The **SLO Dashboard** turns SLA activity into a trend. Set an SLO on a policy by giving
it a **target compliance percentage** (50–100%) and an **evaluation window** (1–730
days); the dashboard then shows, per policy:

| Metric                        | Meaning                                                                     |
| ----------------------------- | --------------------------------------------------------------------------- |
| **Compliance %**              | Share of in-scope issues currently within their SLA                         |
| **Breach count**              | Number of in-scope issues currently breaching                               |
| **P50 / P95 time-to-resolve** | Median and 95th-percentile days to resolve                                  |
| **Burn rate**                 | How fast the error budget (the allowed share of breaches) is being consumed |

These come from **SLI snapshots** — a point-in-time measurement ZeroPath records once a
day per policy (and per tag), so the charts build up a daily history of compliance,
breach counts, and resolution latency.

### Burn rate

Burn rate expresses how quickly you are using up your error budget — the slack between
100% and your target. A burn rate above **1×** means you are breaching faster than the
target allows. ZeroPath surfaces two levels and, when configured, sends an
`SLA_BURN_RATE_HIGH` notification:

| Level    | Meaning                                                               |
| -------- | --------------------------------------------------------------------- |
| **WARN** | The 7-day window is consuming budget faster than sustainable          |
| **HIGH** | The 14-day window is well over budget — the target is at serious risk |

<Note>
  Burn rate is suppressed for very low-volume policies, where a single breach would swing
  the percentage and produce noisy alerts.
</Note>

## Compliance reports

From a policy you can generate an **SLA compliance report** (PDF, CSV, or JSON) for an
audit or stakeholder review. The report uses the **same breach definition** as the live
sweep and dashboard, so the numbers always agree. See [Reports](/platform/reports) for
report generation and export.

## Audit Trail

The **Audit Trail** tab records each hourly sweep run and the individual dispatch
attempts it made — which channel, the outcome, and any error — so you can confirm a
notification was sent and diagnose a delivery problem.
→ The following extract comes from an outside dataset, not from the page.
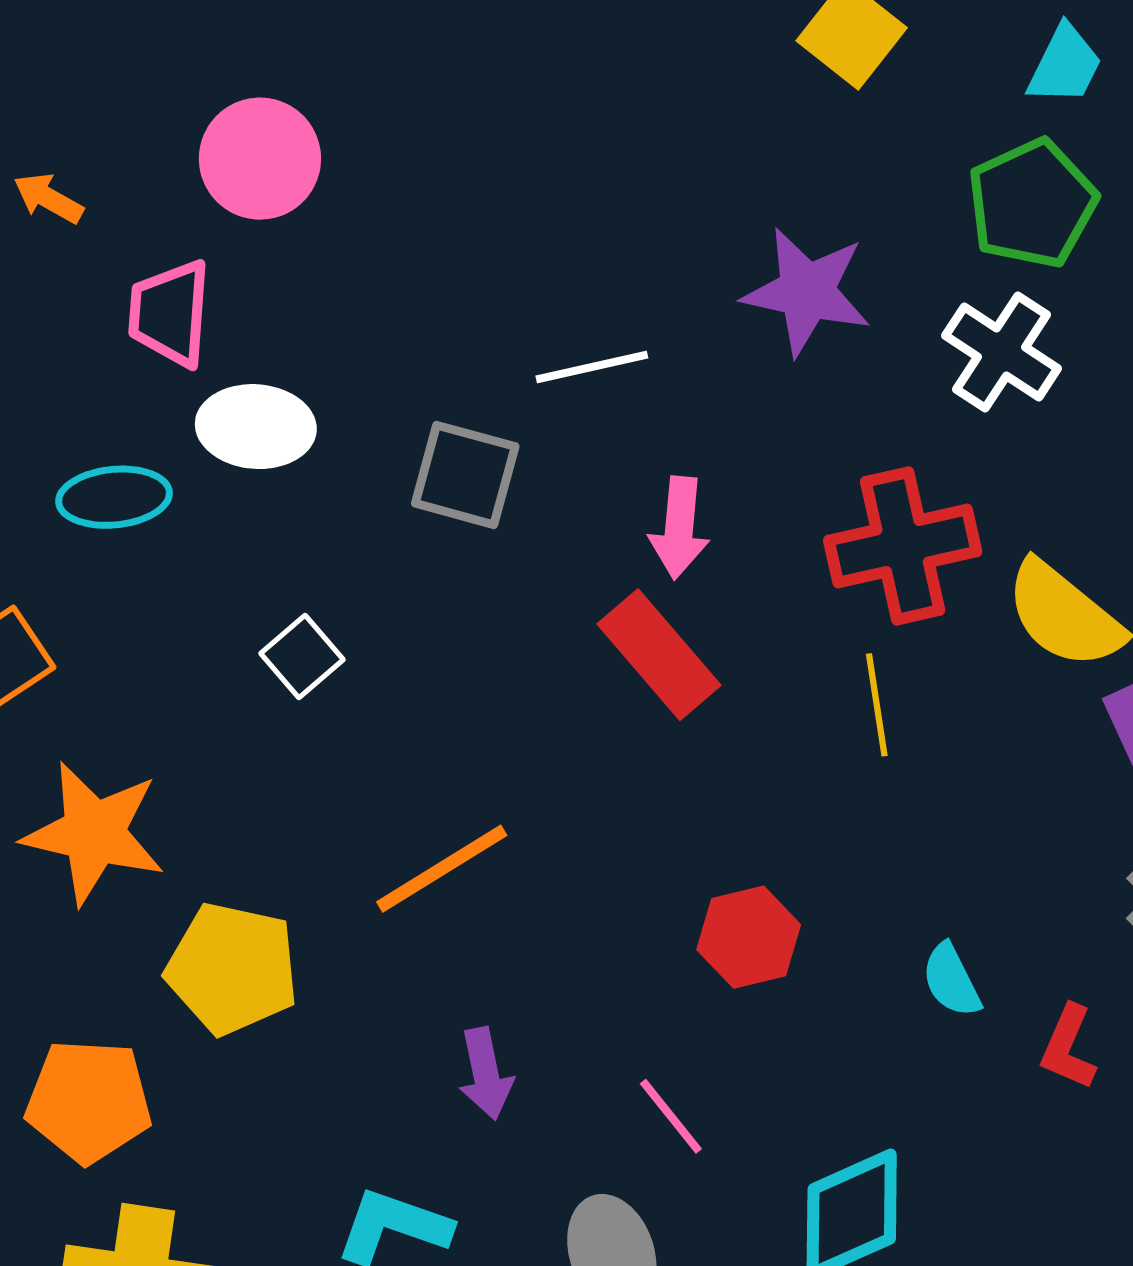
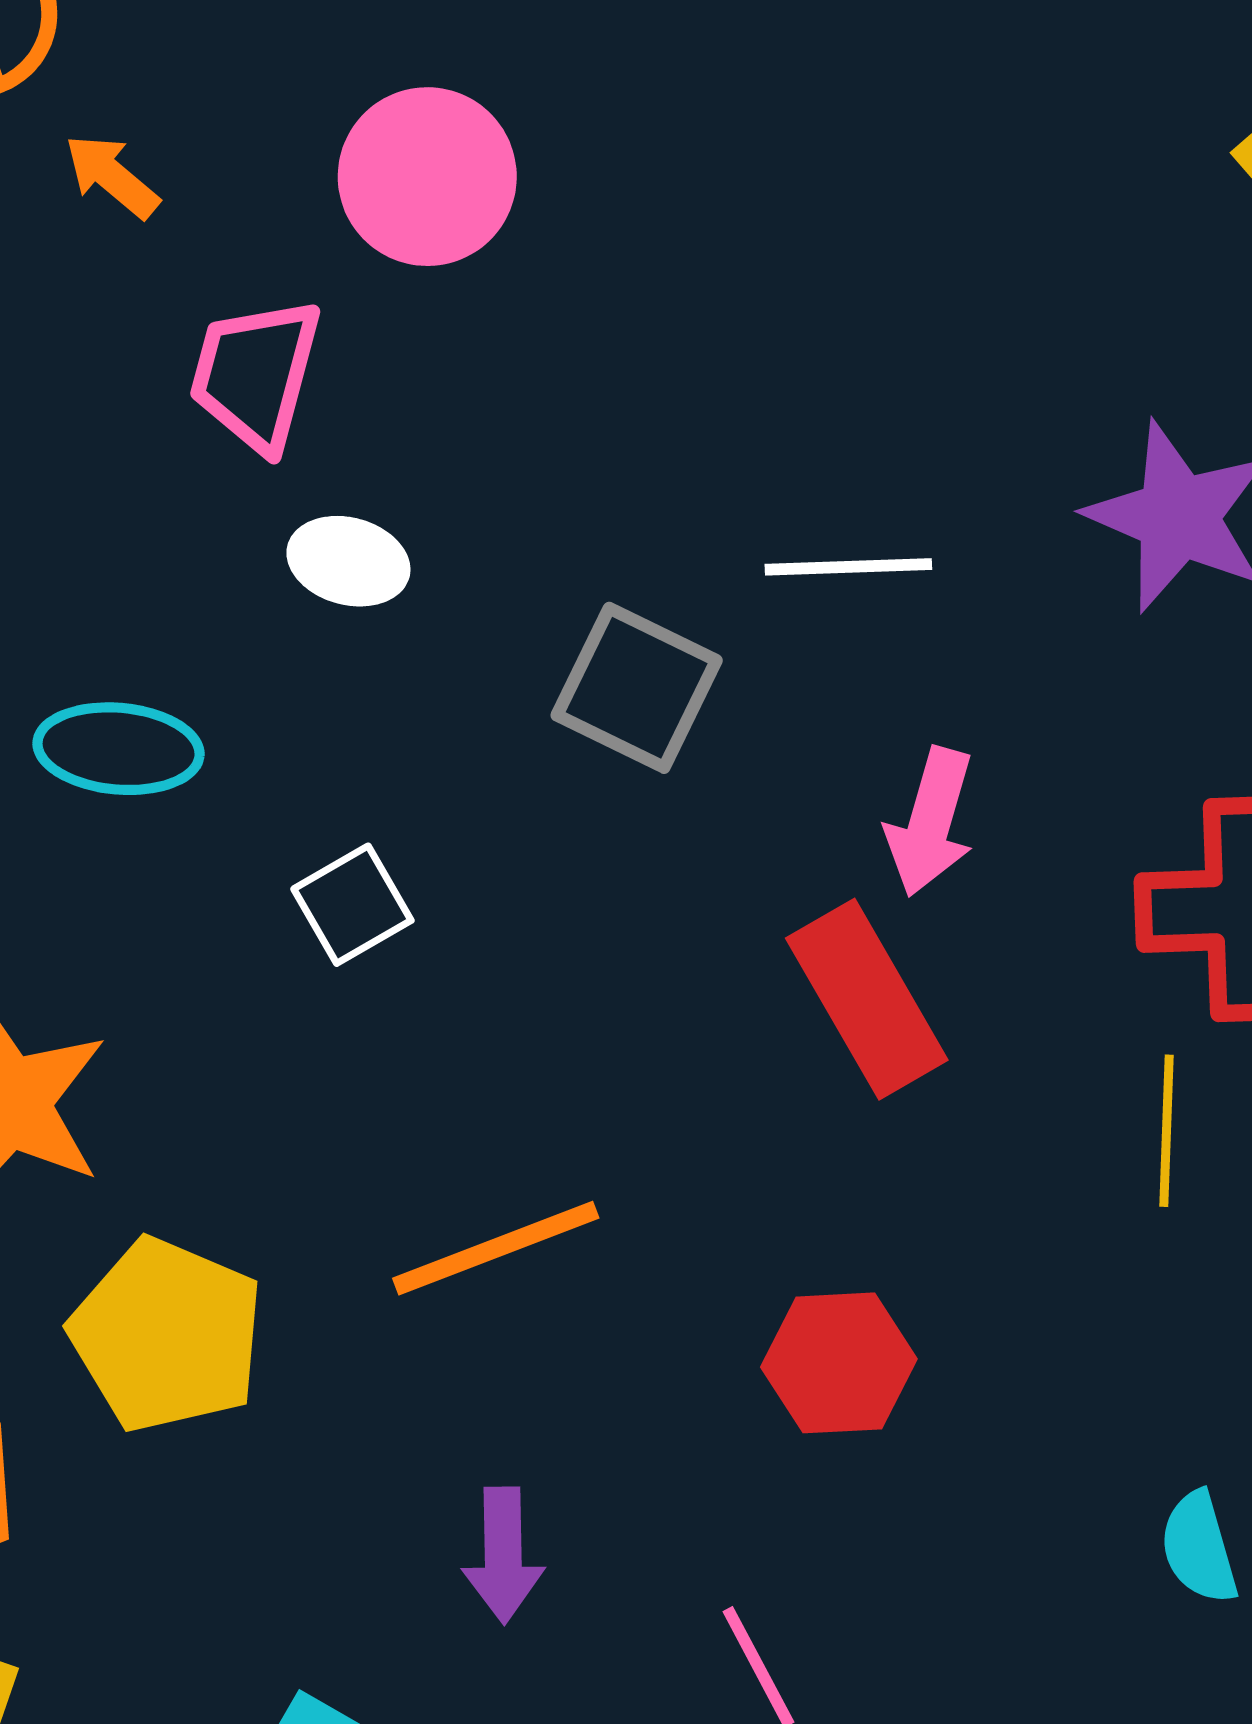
white ellipse: (256, 427) -> (348, 561), size x0.7
cyan ellipse: (114, 497) -> (119, 749), moved
red hexagon: (749, 937) -> (839, 1363), moved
## Driving automations from SLA events

SLA events can trigger AI agent automations. Configure an agent event trigger for the
`ISSUE_AGED_PAST_THRESHOLD` or `SLA_BURN_RATE_HIGH` event to, for example, automatically
open a remediation task or post a prioritized plan when a breach group fires. Triggers
scoped to specific repositories or tags match when any repository in a breach group is
in scope.

## How it runs

SLA evaluation is fully automated by background jobs — there is nothing to run yourself:

| Job                                             | Schedule |
| ----------------------------------------------- | -------- |
| Aged-issue sweep + notifications                | Hourly   |
| SLI snapshot + burn-rate evaluation             | Daily    |
| Retention cleanup of old sweep/dispatch records | Daily    |

<Warning>
  Because thresholds are measured in whole days, a policy change takes effect on the next
  hourly sweep, and new SLO compliance points appear after the next daily SLI snapshot.